Whiskas dry cat food
Whiskas dry cat food

Mars is buying pet hospital operator VCA for $7.7 billion in a deal that will tighten the Whiskas and Pedigree pet food maker's grip on the pet care market.

The deal will help privately held Mars, better known for candies such as M&M's and Snickers, add about 800 pet hospitals to its network of more than 900 clinics, which includes the 61-year-old Banfield pet hospital chain.

The combination of Mars Petcare and VCA will dominate the veterinary care industry in the United States, grabbing an even bigger share of the nearly $4 billion global pet care market.

McLean, Virginia-based Mars is already the biggest pet food company in the world — it held a quarter of the global pet food market as of 2015 — followed by Nestle, the maker of the Purina cat and dog food brand.

Mars has been diversifying its business as calorie-conscious consumers increasingly shun chocolates and candies, a trend that has weighed on the $183 billion global confectionery market.

Rival Hershey is also expanding beyond chocolates — it bought Krave, a beef jerky maker, in 2015, while Mondelez International recently introduced Good Thins, its first snack brand in more than a decade.

Mars said it would offer $93 per share, a premium of 31.4 percent to VCA's Friday closing price.
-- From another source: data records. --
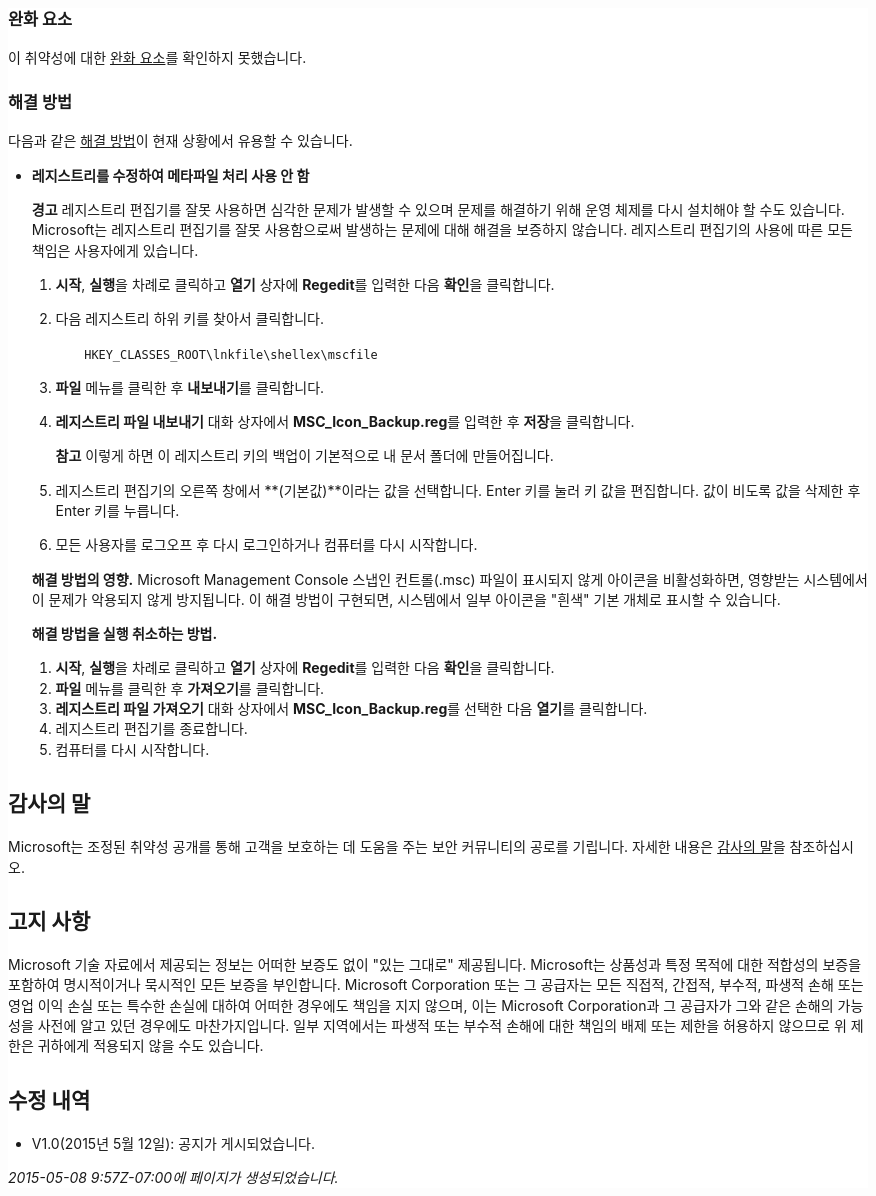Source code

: ### 완화 요소

이 취약성에 대한 [완화 요소](https://technet.microsoft.com/ko-kr/library/security/dn848375.aspx)를 확인하지 못했습니다.

### 해결 방법

다음과 같은 [해결 방법](https://technet.microsoft.com/ko-kr/library/security/dn848375.aspx)이 현재 상황에서 유용할 수 있습니다.

-   **레지스트리를 수정하여 메타파일 처리 사용 안 함**

    **경고** 레지스트리 편집기를 잘못 사용하면 심각한 문제가 발생할 수 있으며 문제를 해결하기 위해 운영 체제를 다시 설치해야 할 수도 있습니다. Microsoft는 레지스트리 편집기를 잘못 사용함으로써 발생하는 문제에 대해 해결을 보증하지 않습니다. 레지스트리 편집기의 사용에 따른 모든 책임은 사용자에게 있습니다.

    1.  **시작**, **실행**을 차례로 클릭하고 **열기** 상자에 **Regedit**를 입력한 다음 **확인**을 클릭합니다.
    2.  다음 레지스트리 하위 키를 찾아서 클릭합니다. 

        ```
            HKEY_CLASSES_ROOT\lnkfile\shellex\mscfile
        ```

    3.  **파일** 메뉴를 클릭한 후 **내보내기**를 클릭합니다.
    4.  **레지스트리 파일 내보내기** 대화 상자에서 **MSC\_Icon\_Backup.reg**를 입력한 후 **저장**을 클릭합니다.

        **참고** 이렇게 하면 이 레지스트리 키의 백업이 기본적으로 내 문서 폴더에 만들어집니다.

    5.  레지스트리 편집기의 오른쪽 창에서 **(기본값)**이라는 값을 선택합니다. Enter 키를 눌러 키 값을 편집합니다. 값이 비도록 값을 삭제한 후 Enter 키를 누릅니다.
    6.  모든 사용자를 로그오프 후 다시 로그인하거나 컴퓨터를 다시 시작합니다.

    **해결 방법의 영향.** Microsoft Management Console 스냅인 컨트롤(.msc) 파일이 표시되지 않게 아이콘을 비활성화하면, 영향받는 시스템에서 이 문제가 악용되지 않게 방지됩니다. 이 해결 방법이 구현되면, 시스템에서 일부 아이콘을 "흰색" 기본 개체로 표시할 수 있습니다.

    **해결 방법을 실행 취소하는 방법.**

    1.  **시작**, **실행**을 차례로 클릭하고 **열기** 상자에 **Regedit**를 입력한 다음 **확인**을 클릭합니다.
    2.  **파일** 메뉴를 클릭한 후 **가져오기**를 클릭합니다.
    3.  **레지스트리 파일 가져오기** 대화 상자에서 **MSC\_Icon\_Backup.reg**를 선택한 다음 **열기**를 클릭합니다.
    4.  레지스트리 편집기를 종료합니다.
    5.  컴퓨터를 다시 시작합니다.

감사의 말
---------

Microsoft는 조정된 취약성 공개를 통해 고객을 보호하는 데 도움을 주는 보안 커뮤니티의 공로를 기립니다. 자세한 내용은 [감사의 말](https://technet.microsoft.com/ko-kr/library/security/dn903755.aspx)을 참조하십시오.

고지 사항
---------

Microsoft 기술 자료에서 제공되는 정보는 어떠한 보증도 없이 "있는 그대로" 제공됩니다. Microsoft는 상품성과 특정 목적에 대한 적합성의 보증을 포함하여 명시적이거나 묵시적인 모든 보증을 부인합니다. Microsoft Corporation 또는 그 공급자는 모든 직접적, 간접적, 부수적, 파생적 손해 또는 영업 이익 손실 또는 특수한 손실에 대하여 어떠한 경우에도 책임을 지지 않으며, 이는 Microsoft Corporation과 그 공급자가 그와 같은 손해의 가능성을 사전에 알고 있던 경우에도 마찬가지입니다. 일부 지역에서는 파생적 또는 부수적 손해에 대한 책임의 배제 또는 제한을 허용하지 않으므로 위 제한은 귀하에게 적용되지 않을 수도 있습니다.

수정 내역
---------

-   V1.0(2015년 5월 12일): 공지가 게시되었습니다.

*2015-05-08 9:57Z-07:00에 페이지가 생성되었습니다.*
Including debt, the deal is valued at $9.1 billion.

VCA's shares were up 28.3 percent at $90.78 in early trading on Monday. The company, founded in 1986, had annual sales of $2.13 billion in 2015.

Mars, which also owns the BluePearl chain of emergency and specialty veterinary care clinics, had annual pet food sales of $17.80 billion in 2015, according to Euromonitor data.

Morgan Stanley and BDT were Mars' financial advisers, while Skadden, Arps, Slate, Meagher & Flom provided legal advice.

Barclays was VCA's financial adviser and Akin Gump Strauss Hauer & Feld and Potter Anderson Corroon were legal advisers.